* _Your goal_: Copy out all the lines of the data that hold the word "down".
*****
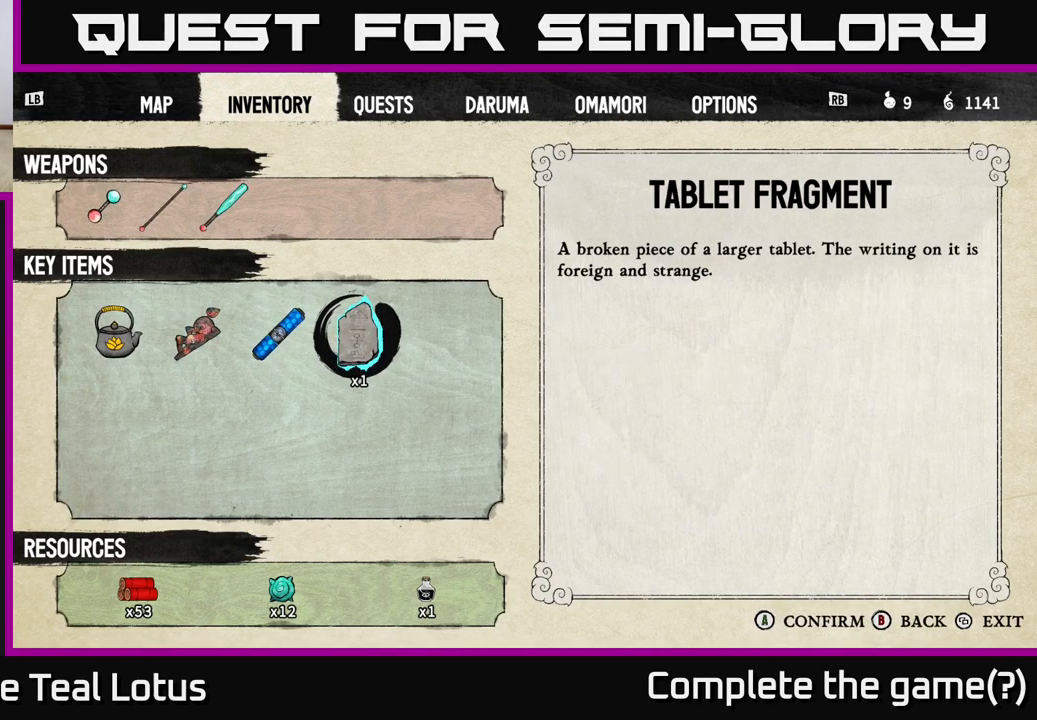
{"buttons": [], "left_stick": "center", "right_stick": "center", "events": []}
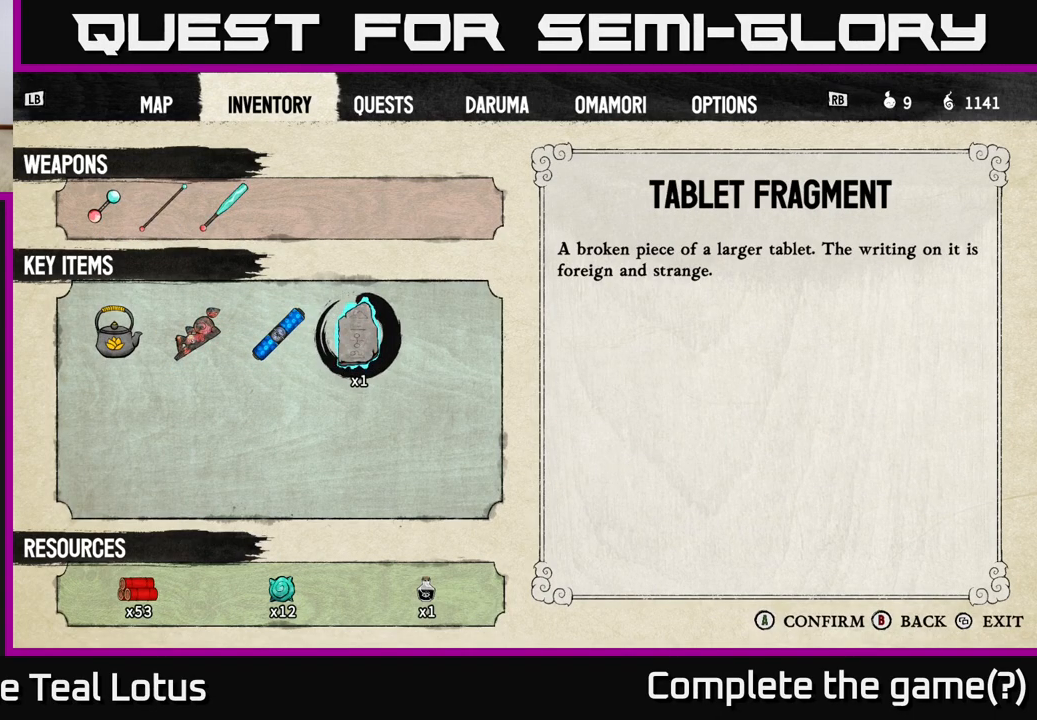
{"buttons": [], "left_stick": "center", "right_stick": "center", "events": []}
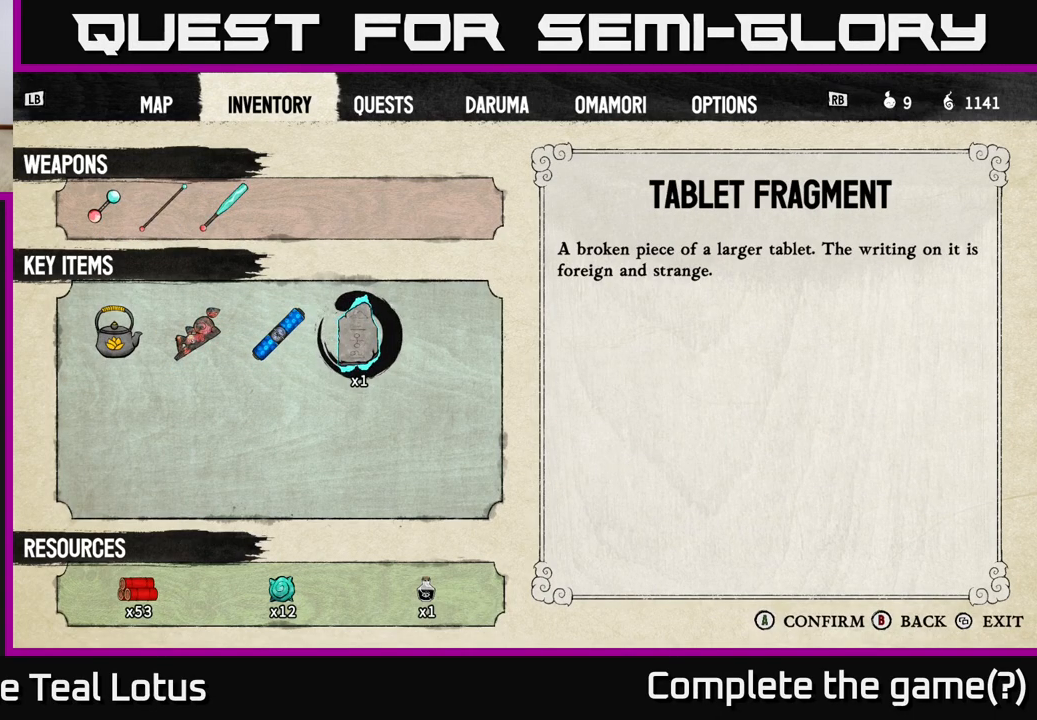
{"buttons": ["B"], "left_stick": "center", "right_stick": "center", "events": [[383, "B", "down"]]}
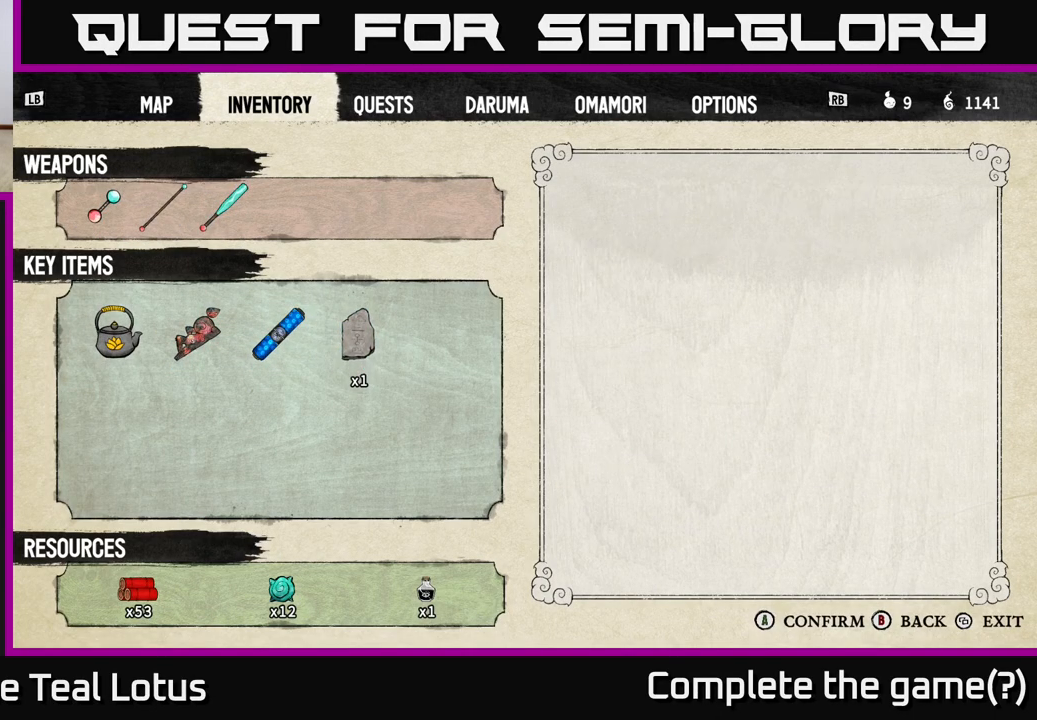
{"buttons": ["B"], "left_stick": "center", "right_stick": "center", "events": [[133, "B", "up"], [333, "B", "down"]]}
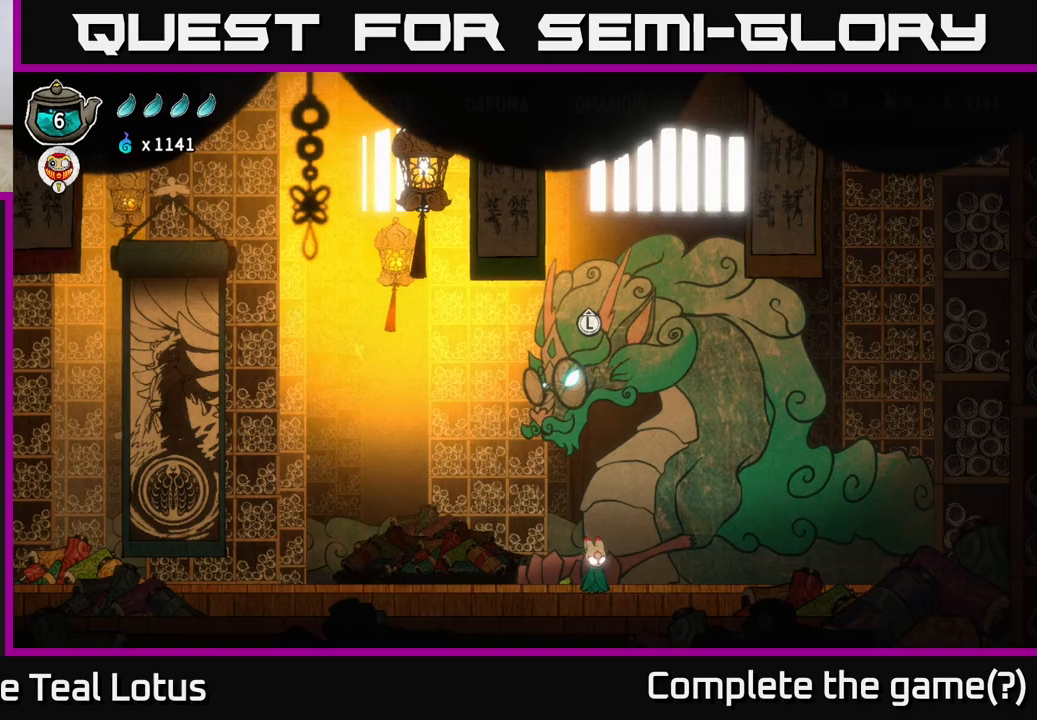
{"buttons": [], "left_stick": "left", "right_stick": "center", "events": [[33, "B", "up"], [300, "left_stick", "left"]]}
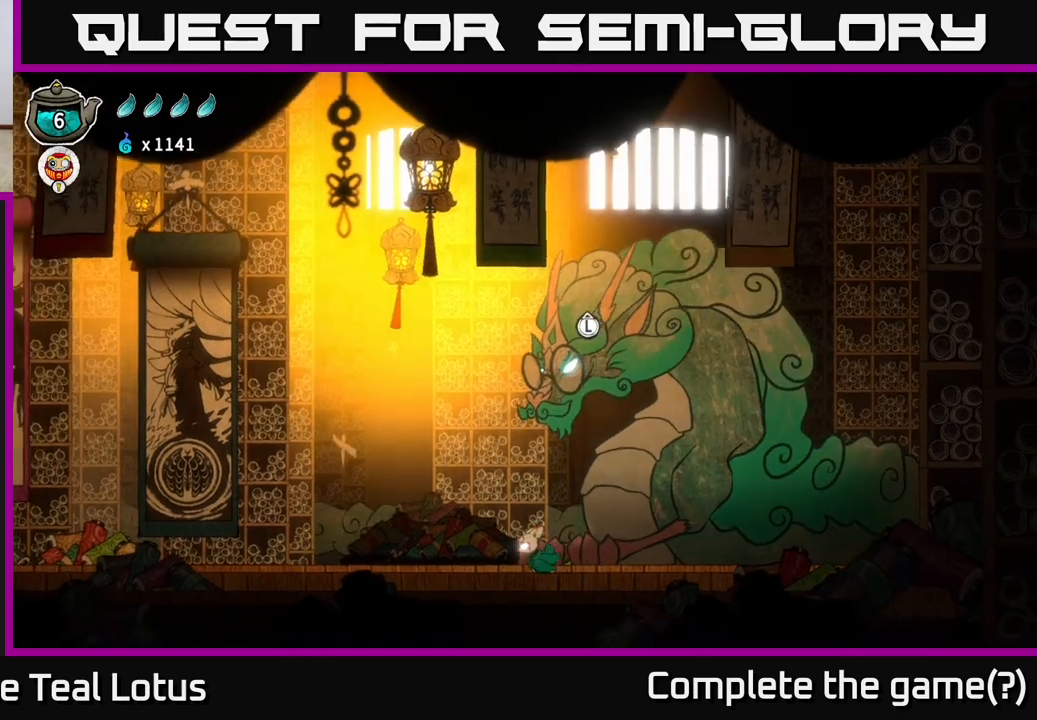
{"buttons": ["A", "R2"], "left_stick": "left", "right_stick": "center", "events": [[83, "R2", "down"], [267, "A", "down"]]}
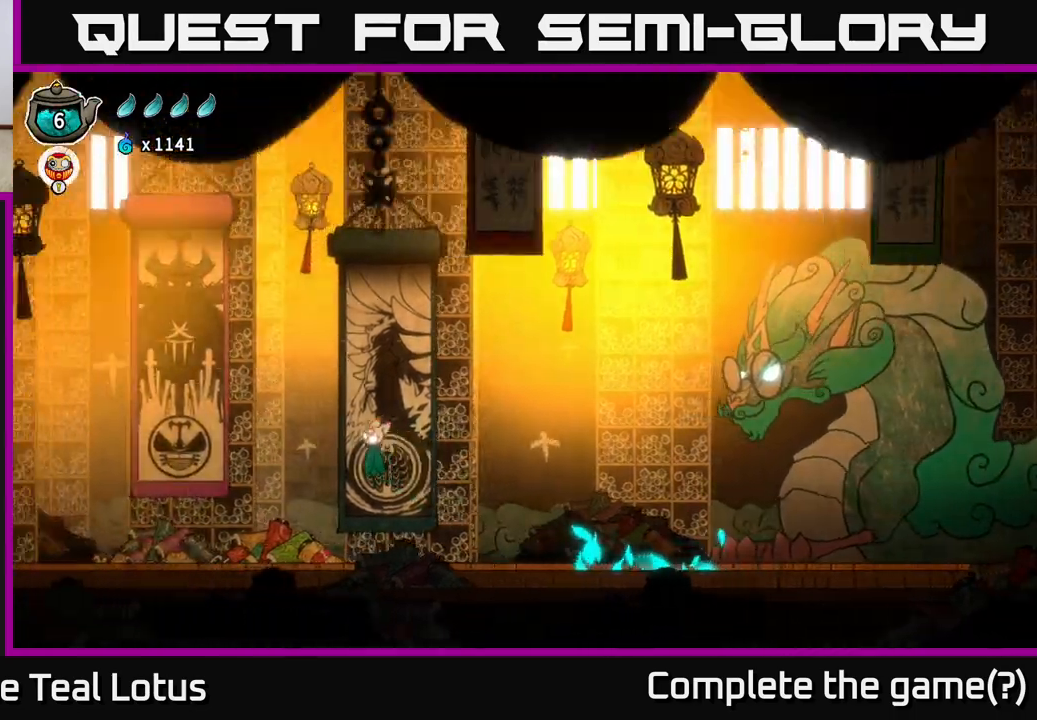
{"buttons": [], "left_stick": "left", "right_stick": "center", "events": [[350, "R2", "up"], [383, "A", "up"]]}
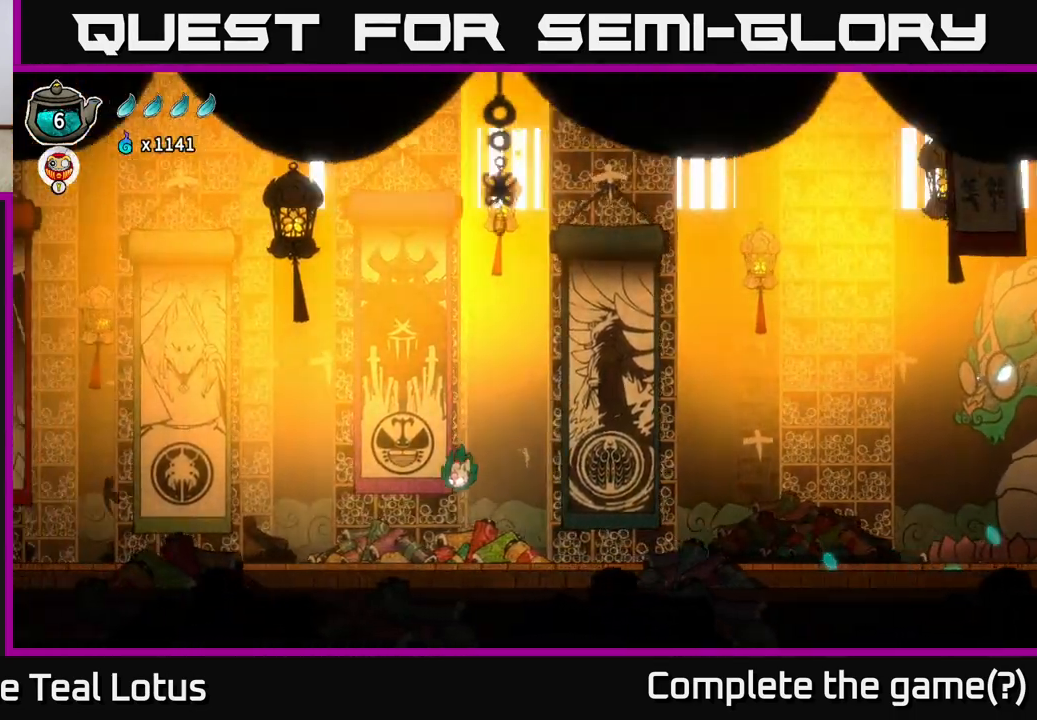
{"buttons": ["A", "R2"], "left_stick": "left", "right_stick": "center", "events": [[300, "R2", "down"], [383, "A", "down"]]}
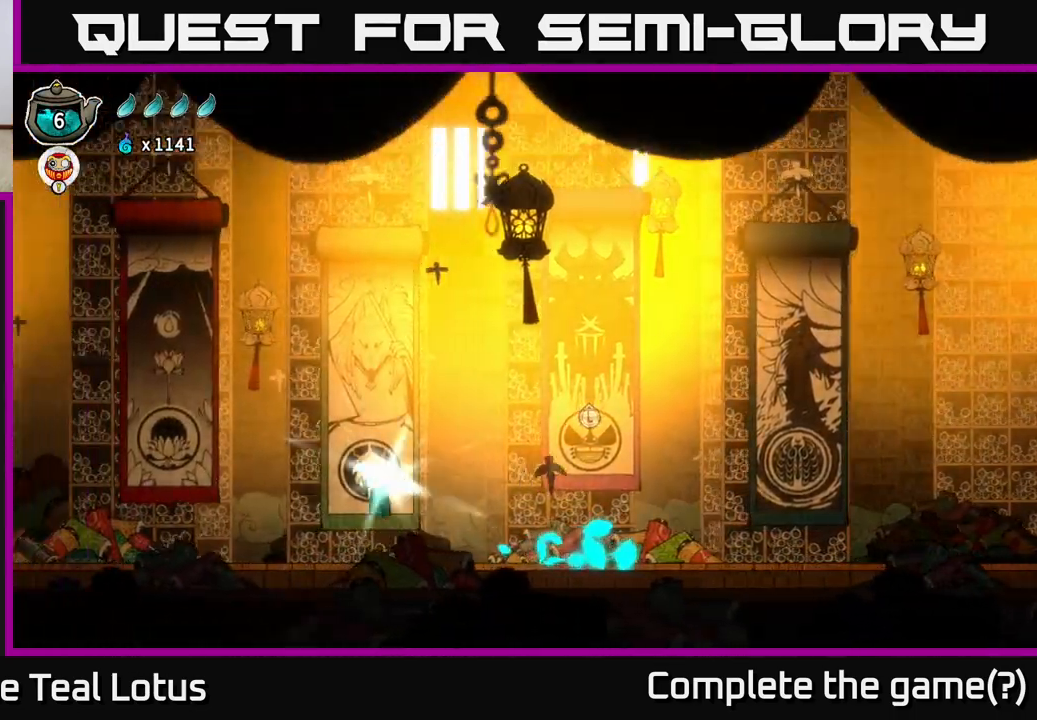
{"buttons": [], "left_stick": "left", "right_stick": "center", "events": [[183, "R2", "up"], [200, "A", "up"]]}
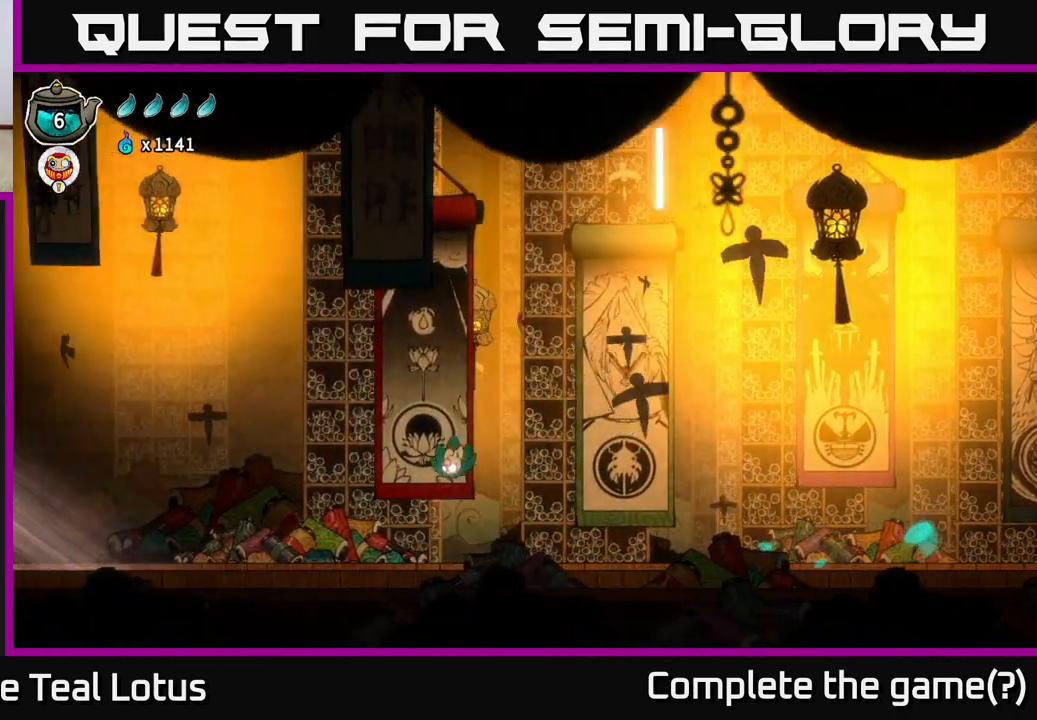
{"buttons": ["A", "R2"], "left_stick": "left", "right_stick": "center", "events": [[317, "R2", "down"], [400, "A", "down"]]}
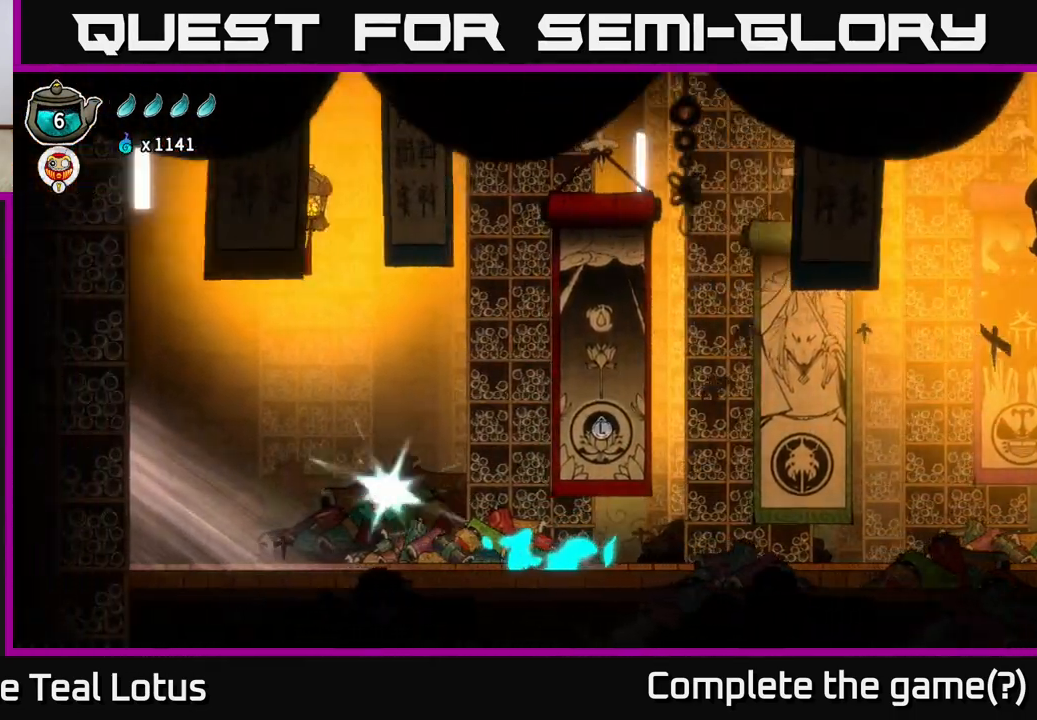
{"buttons": [], "left_stick": "left", "right_stick": "center", "events": [[17, "A", "up"], [17, "R2", "up"]]}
*****
* _Exercise output_:
{"buttons": ["B"], "left_stick": "center", "right_stick": "center", "events": [[383, "B", "down"]]}
{"buttons": ["B"], "left_stick": "center", "right_stick": "center", "events": [[133, "B", "up"], [333, "B", "down"]]}
{"buttons": ["A", "R2"], "left_stick": "left", "right_stick": "center", "events": [[83, "R2", "down"], [267, "A", "down"]]}
{"buttons": ["A", "R2"], "left_stick": "left", "right_stick": "center", "events": [[300, "R2", "down"], [383, "A", "down"]]}
{"buttons": ["A", "R2"], "left_stick": "left", "right_stick": "center", "events": [[317, "R2", "down"], [400, "A", "down"]]}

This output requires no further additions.